AirPair
- Type: Private
- Founded: March 2013; 13 years ago
- Founder: Jonathon Kresner
- Headquarters: United States
- Website: https://www.airpair.com

= AirPair =

Service and eponymous company

AirPair is a service and eponymous company that connects people who need help with programming issues (usually, programmers at small technology companies or at finance companies that use technology products) and people who can help them. Unlike services such as oDesk and Elance, AirPair is not a service for outsourcing programming tasks, but rather a service that facilitates one-off knowledge transfers from people with highly specialized knowledge of particular technology stacks or programming issues to people who are in need of specialized help.

==History==

AirPair launched in March 2013, with founder Jonathon Kresner, who hails from Australia, working full-time, and it soon hired three other part-time developers to work alongside him. Kresner had previously founded two other startups: Preparty, a social invitation and event-booking service based in Australia, and ClimbFind, an online rock-climbing community that reached a million users. Kresner was inspired to work on AirPair because he saw the need for outside expert assistance with programming issues arise regularly at these startups.

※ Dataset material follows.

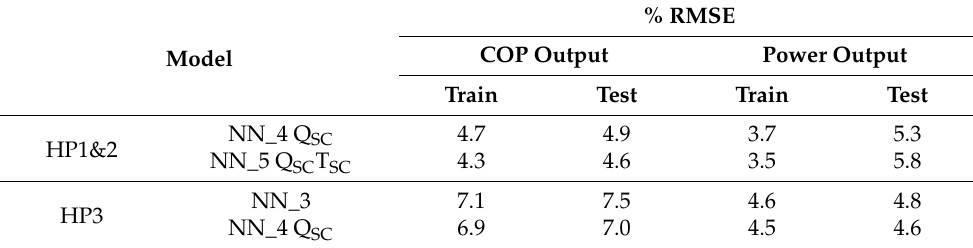
Table 9. Changing the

In November 2013, founder Kresner describes the company's initial success at bootstrapping itself to "Ramen profitability" in a blog post. In December 2013, AirPair was accepted into the Winter 2014 Y Combinator batch.

In March 2014, AirPair announced it would launch partnerships with Stripe, Twilio, and other companies that had their own application programming interfaces, allowing developers having trouble with the APIs to seek help over AirPair from experts on the APIs.

AirPair presented at the Y Combinator Winter 2014 Demo Day on March 25, 2014, and successfully raised over $1 million within the next 48 hours.

==Reception==

A review of AirPair by Will Lam stressed that because payment was based on time rather than results, it was important to use it for clearly thought-out questions where one had high confidence that the session would help.

Dennis Beatty, who met AirPair founder Jonathon Kresner in March 2014, wrote in April 2014 a glowing review of AirPair's vision of connecting people and its business success.

AirPair has been compared with other peer-to-peer coding help sites such as Codementor and HackHands.